Ah that makes sense and partially explains the high asking price.

Andrew Taylor
Andrew Taylor
7 years ago

“one of the most unique buildings in Seattle,” My late father was always of the opinion that something was either unique, or it wasn’t.

Dan
Dan
7 years ago
Reply to  Andrew Taylor

Like “I could care less,” “its” “a whole nother” problem with “you’re” upbringing. Personally, I see it as “the same difference.” Like jumbo shrimp or military intelligence.

poncho
poncho
7 years ago

Odd Fellows is one of the buildings owned by the (in?)famed Ted Schroth. Hopefully it remains a landmark building and doesn’t get a horrid facadectomy.

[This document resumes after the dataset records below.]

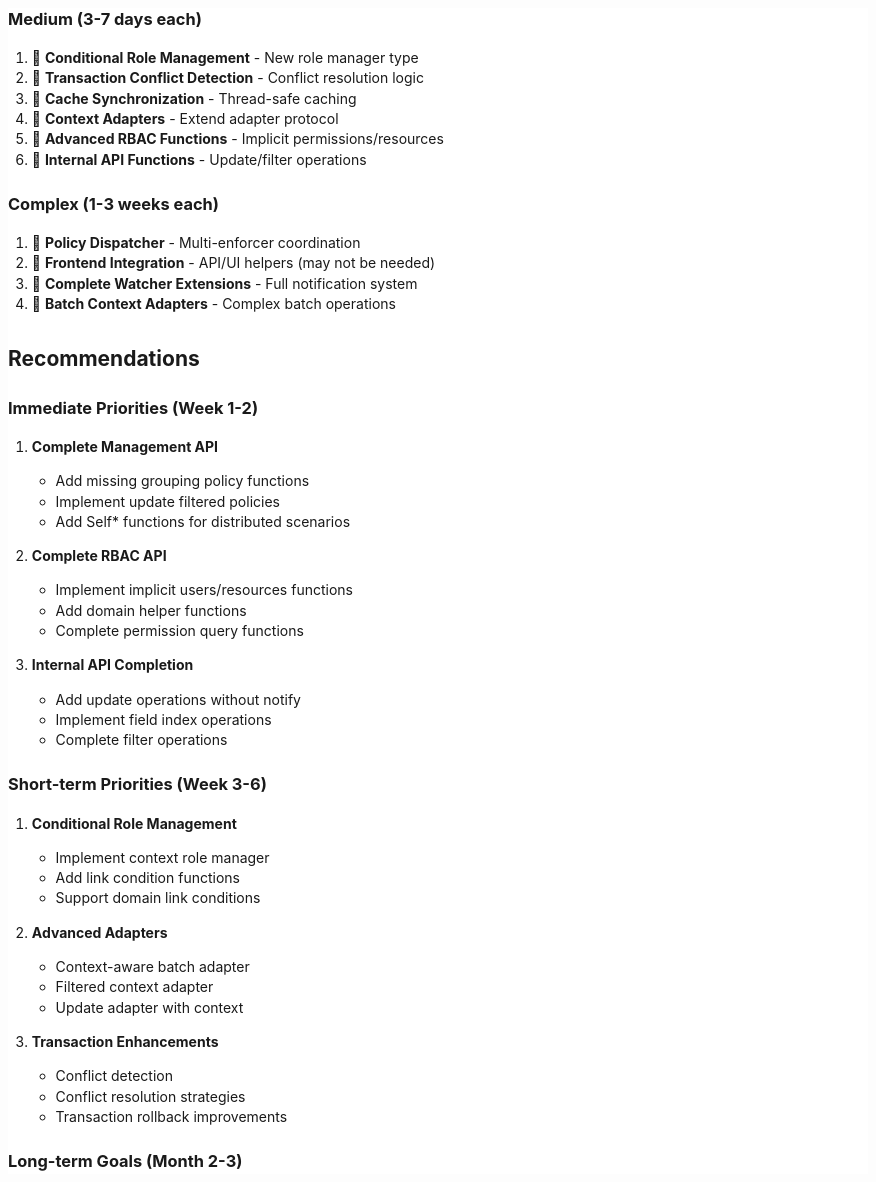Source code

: ### Medium (3-7 days each)

1. 🔵 **Conditional Role Management** - New role manager type
2. 🔵 **Transaction Conflict Detection** - Conflict resolution logic
3. 🔵 **Cache Synchronization** - Thread-safe caching
4. 🔵 **Context Adapters** - Extend adapter protocol
5. 🔵 **Advanced RBAC Functions** - Implicit permissions/resources
6. 🔵 **Internal API Functions** - Update/filter operations

### Complex (1-3 weeks each)

1. 🔴 **Policy Dispatcher** - Multi-enforcer coordination
2. 🔴 **Frontend Integration** - API/UI helpers (may not be needed)
3. 🔴 **Complete Watcher Extensions** - Full notification system
4. 🔴 **Batch Context Adapters** - Complex batch operations

## Recommendations

### Immediate Priorities (Week 1-2)

1. **Complete Management API**
   - Add missing grouping policy functions
   - Implement update filtered policies
   - Add Self* functions for distributed scenarios

2. **Complete RBAC API**
   - Implement implicit users/resources functions
   - Add domain helper functions
   - Complete permission query functions

3. **Internal API Completion**
   - Add update operations without notify
   - Implement field index operations
   - Complete filter operations

### Short-term Priorities (Week 3-6)

1. **Conditional Role Management**
   - Implement context role manager
   - Add link condition functions
   - Support domain link conditions

2. **Advanced Adapters**
   - Context-aware batch adapter
   - Filtered context adapter
   - Update adapter with context

3. **Transaction Enhancements**
   - Conflict detection
   - Conflict resolution strategies
   - Transaction rollback improvements

### Long-term Goals (Month 2-3)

This is one building in particular that needs to remain intact beyond its facade.

Andy E.
7 years ago
Reply to  poncho

I so agree with you! A lot of times the best part of these old buildings is the interior and a lot of times those beautiful details are lost when the building is gutted.

clew
clew
7 years ago

That’s one of the few remaining actual dance floors in the city, built for art forms that are participatory as well as performative. Creator as well as consumer culture. It’s worth a lot, but it won’t pay $3e7 by itself.